== The problem ==
The records below are to be transcribed word for word.

== Supplied material ==
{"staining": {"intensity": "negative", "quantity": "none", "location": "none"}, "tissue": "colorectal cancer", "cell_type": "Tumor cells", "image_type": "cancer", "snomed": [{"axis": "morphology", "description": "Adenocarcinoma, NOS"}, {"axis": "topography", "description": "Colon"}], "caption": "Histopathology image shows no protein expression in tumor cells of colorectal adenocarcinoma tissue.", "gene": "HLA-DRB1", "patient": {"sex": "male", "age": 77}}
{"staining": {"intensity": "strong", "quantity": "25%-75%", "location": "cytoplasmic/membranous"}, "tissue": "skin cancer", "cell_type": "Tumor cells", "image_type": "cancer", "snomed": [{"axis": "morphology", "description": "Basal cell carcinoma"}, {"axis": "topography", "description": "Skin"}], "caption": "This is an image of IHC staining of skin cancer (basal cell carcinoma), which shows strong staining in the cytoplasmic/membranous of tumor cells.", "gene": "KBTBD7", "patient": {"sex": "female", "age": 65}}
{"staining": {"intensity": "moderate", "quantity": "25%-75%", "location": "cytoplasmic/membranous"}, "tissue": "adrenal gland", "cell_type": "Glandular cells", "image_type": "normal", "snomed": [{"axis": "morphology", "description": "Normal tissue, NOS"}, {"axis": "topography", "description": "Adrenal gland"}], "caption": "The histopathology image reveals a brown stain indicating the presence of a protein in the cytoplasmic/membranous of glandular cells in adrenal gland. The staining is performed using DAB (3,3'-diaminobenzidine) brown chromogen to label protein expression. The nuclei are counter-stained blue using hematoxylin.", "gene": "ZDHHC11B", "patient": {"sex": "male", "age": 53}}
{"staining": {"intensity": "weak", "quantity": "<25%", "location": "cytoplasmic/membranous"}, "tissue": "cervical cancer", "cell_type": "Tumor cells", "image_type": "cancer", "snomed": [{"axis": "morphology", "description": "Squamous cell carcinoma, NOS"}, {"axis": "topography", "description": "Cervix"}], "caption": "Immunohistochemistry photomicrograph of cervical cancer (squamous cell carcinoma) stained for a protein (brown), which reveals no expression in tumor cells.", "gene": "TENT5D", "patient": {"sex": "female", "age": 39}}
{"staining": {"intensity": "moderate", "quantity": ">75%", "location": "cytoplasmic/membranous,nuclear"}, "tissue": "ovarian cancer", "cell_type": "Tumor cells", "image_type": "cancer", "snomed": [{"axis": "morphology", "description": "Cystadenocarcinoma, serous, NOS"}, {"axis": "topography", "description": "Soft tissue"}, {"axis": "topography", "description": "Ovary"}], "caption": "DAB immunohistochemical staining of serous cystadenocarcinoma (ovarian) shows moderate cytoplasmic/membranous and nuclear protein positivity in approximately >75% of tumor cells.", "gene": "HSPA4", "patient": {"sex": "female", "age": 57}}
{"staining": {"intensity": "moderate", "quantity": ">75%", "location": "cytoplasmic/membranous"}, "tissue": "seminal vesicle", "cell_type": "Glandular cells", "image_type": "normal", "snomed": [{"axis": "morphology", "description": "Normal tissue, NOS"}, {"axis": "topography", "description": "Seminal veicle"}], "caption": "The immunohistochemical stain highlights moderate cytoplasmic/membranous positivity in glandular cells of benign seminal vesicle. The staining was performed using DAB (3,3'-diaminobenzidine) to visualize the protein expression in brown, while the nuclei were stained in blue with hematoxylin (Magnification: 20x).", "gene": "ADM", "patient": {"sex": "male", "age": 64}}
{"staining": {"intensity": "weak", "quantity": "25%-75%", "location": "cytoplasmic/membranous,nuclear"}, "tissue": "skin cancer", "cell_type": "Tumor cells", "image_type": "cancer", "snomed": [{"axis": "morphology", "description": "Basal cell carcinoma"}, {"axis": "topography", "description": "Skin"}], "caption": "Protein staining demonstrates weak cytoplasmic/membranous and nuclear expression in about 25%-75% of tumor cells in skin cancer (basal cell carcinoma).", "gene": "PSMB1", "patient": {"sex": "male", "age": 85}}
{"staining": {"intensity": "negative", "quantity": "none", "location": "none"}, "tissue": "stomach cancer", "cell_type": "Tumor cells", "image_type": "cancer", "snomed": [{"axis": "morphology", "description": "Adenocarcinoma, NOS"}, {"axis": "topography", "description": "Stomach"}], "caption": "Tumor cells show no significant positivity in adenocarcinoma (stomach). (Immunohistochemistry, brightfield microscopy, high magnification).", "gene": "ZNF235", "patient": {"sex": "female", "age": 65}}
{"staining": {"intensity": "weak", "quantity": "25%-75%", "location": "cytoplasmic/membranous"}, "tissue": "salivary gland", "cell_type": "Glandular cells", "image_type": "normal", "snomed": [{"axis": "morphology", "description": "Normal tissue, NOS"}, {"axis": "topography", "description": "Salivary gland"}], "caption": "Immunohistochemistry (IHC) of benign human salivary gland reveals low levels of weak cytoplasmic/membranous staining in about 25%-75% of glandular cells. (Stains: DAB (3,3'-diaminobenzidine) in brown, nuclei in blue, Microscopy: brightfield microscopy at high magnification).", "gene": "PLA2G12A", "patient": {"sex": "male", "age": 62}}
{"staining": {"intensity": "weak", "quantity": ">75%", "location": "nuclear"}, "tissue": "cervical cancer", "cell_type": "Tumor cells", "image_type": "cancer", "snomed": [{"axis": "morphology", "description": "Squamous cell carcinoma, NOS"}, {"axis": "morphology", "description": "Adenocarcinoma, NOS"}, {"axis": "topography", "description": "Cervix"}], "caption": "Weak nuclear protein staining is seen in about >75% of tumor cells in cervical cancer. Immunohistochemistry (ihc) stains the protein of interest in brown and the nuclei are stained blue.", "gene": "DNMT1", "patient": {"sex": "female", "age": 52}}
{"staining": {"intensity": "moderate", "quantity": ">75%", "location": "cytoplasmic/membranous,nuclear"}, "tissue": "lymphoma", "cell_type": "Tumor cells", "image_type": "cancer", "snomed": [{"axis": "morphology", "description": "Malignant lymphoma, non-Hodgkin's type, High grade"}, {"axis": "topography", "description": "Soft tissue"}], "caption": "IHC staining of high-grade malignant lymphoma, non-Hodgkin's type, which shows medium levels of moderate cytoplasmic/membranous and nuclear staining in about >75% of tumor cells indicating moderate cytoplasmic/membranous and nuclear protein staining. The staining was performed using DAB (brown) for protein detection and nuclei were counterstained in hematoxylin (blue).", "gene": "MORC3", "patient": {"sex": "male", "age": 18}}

== Solution for this problem ==
{"staining": {"intensity": "negative", "quantity": "none", "location": "none"}, "tissue": "colorectal cancer", "cell_type": "Tumor cells", "image_type": "cancer", "snomed": [{"axis": "morphology", "description": "Adenocarcinoma, NOS"}, {"axis": "topography", "description": "Colon"}], "caption": "Histopathology image shows no protein expression in tumor cells of colorectal adenocarcinoma tissue.", "gene": "HLA-DRB1", "patient": {"sex": "male", "age": 77}}
{"staining": {"intensity": "strong", "quantity": "25%-75%", "location": "cytoplasmic/membranous"}, "tissue": "skin cancer", "cell_type": "Tumor cells", "image_type": "cancer", "snomed": [{"axis": "morphology", "description": "Basal cell carcinoma"}, {"axis": "topography", "description": "Skin"}], "caption": "This is an image of IHC staining of skin cancer (basal cell carcinoma), which shows strong staining in the cytoplasmic/membranous of tumor cells.", "gene": "KBTBD7", "patient": {"sex": "female", "age": 65}}
{"staining": {"intensity": "moderate", "quantity": "25%-75%", "location": "cytoplasmic/membranous"}, "tissue": "adrenal gland", "cell_type": "Glandular cells", "image_type": "normal", "snomed": [{"axis": "morphology", "description": "Normal tissue, NOS"}, {"axis": "topography", "description": "Adrenal gland"}], "caption": "The histopathology image reveals a brown stain indicating the presence of a protein in the cytoplasmic/membranous of glandular cells in adrenal gland. The staining is performed using DAB (3,3'-diaminobenzidine) brown chromogen to label protein expression. The nuclei are counter-stained blue using hematoxylin.", "gene": "ZDHHC11B", "patient": {"sex": "male", "age": 53}}
{"staining": {"intensity": "weak", "quantity": "<25%", "location": "cytoplasmic/membranous"}, "tissue": "cervical cancer", "cell_type": "Tumor cells", "image_type": "cancer", "snomed": [{"axis": "morphology", "description": "Squamous cell carcinoma, NOS"}, {"axis": "topography", "description": "Cervix"}], "caption": "Immunohistochemistry photomicrograph of cervical cancer (squamous cell carcinoma) stained for a protein (brown), which reveals no expression in tumor cells.", "gene": "TENT5D", "patient": {"sex": "female", "age": 39}}
{"staining": {"intensity": "moderate", "quantity": ">75%", "location": "cytoplasmic/membranous,nuclear"}, "tissue": "ovarian cancer", "cell_type": "Tumor cells", "image_type": "cancer", "snomed": [{"axis": "morphology", "description": "Cystadenocarcinoma, serous, NOS"}, {"axis": "topography", "description": "Soft tissue"}, {"axis": "topography", "description": "Ovary"}], "caption": "DAB immunohistochemical staining of serous cystadenocarcinoma (ovarian) shows moderate cytoplasmic/membranous and nuclear protein positivity in approximately >75% of tumor cells.", "gene": "HSPA4", "patient": {"sex": "female", "age": 57}}
{"staining": {"intensity": "moderate", "quantity": ">75%", "location": "cytoplasmic/membranous"}, "tissue": "seminal vesicle", "cell_type": "Glandular cells", "image_type": "normal", "snomed": [{"axis": "morphology", "description": "Normal tissue, NOS"}, {"axis": "topography", "description": "Seminal veicle"}], "caption": "The immunohistochemical stain highlights moderate cytoplasmic/membranous positivity in glandular cells of benign seminal vesicle. The staining was performed using DAB (3,3'-diaminobenzidine) to visualize the protein expression in brown, while the nuclei were stained in blue with hematoxylin (Magnification: 20x).", "gene": "ADM", "patient": {"sex": "male", "age": 64}}
{"staining": {"intensity": "weak", "quantity": "25%-75%", "location": "cytoplasmic/membranous,nuclear"}, "tissue": "skin cancer", "cell_type": "Tumor cells", "image_type": "cancer", "snomed": [{"axis": "morphology", "description": "Basal cell carcinoma"}, {"axis": "topography", "description": "Skin"}], "caption": "Protein staining demonstrates weak cytoplasmic/membranous and nuclear expression in about 25%-75% of tumor cells in skin cancer (basal cell carcinoma).", "gene": "PSMB1", "patient": {"sex": "male", "age": 85}}
{"staining": {"intensity": "negative", "quantity": "none", "location": "none"}, "tissue": "stomach cancer", "cell_type": "Tumor cells", "image_type": "cancer", "snomed": [{"axis": "morphology", "description": "Adenocarcinoma, NOS"}, {"axis": "topography", "description": "Stomach"}], "caption": "Tumor cells show no significant positivity in adenocarcinoma (stomach). (Immunohistochemistry, brightfield microscopy, high magnification).", "gene": "ZNF235", "patient": {"sex": "female", "age": 65}}
{"staining": {"intensity": "weak", "quantity": "25%-75%", "location": "cytoplasmic/membranous"}, "tissue": "salivary gland", "cell_type": "Glandular cells", "image_type": "normal", "snomed": [{"axis": "morphology", "description": "Normal tissue, NOS"}, {"axis": "topography", "description": "Salivary gland"}], "caption": "Immunohistochemistry (IHC) of benign human salivary gland reveals low levels of weak cytoplasmic/membranous staining in about 25%-75% of glandular cells. (Stains: DAB (3,3'-diaminobenzidine) in brown, nuclei in blue, Microscopy: brightfield microscopy at high magnification).", "gene": "PLA2G12A", "patient": {"sex": "male", "age": 62}}
{"staining": {"intensity": "weak", "quantity": ">75%", "location": "nuclear"}, "tissue": "cervical cancer", "cell_type": "Tumor cells", "image_type": "cancer", "snomed": [{"axis": "morphology", "description": "Squamous cell carcinoma, NOS"}, {"axis": "morphology", "description": "Adenocarcinoma, NOS"}, {"axis": "topography", "description": "Cervix"}], "caption": "Weak nuclear protein staining is seen in about >75% of tumor cells in cervical cancer. Immunohistochemistry (ihc) stains the protein of interest in brown and the nuclei are stained blue.", "gene": "DNMT1", "patient": {"sex": "female", "age": 52}}
{"staining": {"intensity": "moderate", "quantity": ">75%", "location": "cytoplasmic/membranous,nuclear"}, "tissue": "lymphoma", "cell_type": "Tumor cells", "image_type": "cancer", "snomed": [{"axis": "morphology", "description": "Malignant lymphoma, non-Hodgkin's type, High grade"}, {"axis": "topography", "description": "Soft tissue"}], "caption": "IHC staining of high-grade malignant lymphoma, non-Hodgkin's type, which shows medium levels of moderate cytoplasmic/membranous and nuclear staining in about >75% of tumor cells indicating moderate cytoplasmic/membranous and nuclear protein staining. The staining was performed using DAB (brown) for protein detection and nuclei were counterstained in hematoxylin (blue).", "gene": "MORC3", "patient": {"sex": "male", "age": 18}}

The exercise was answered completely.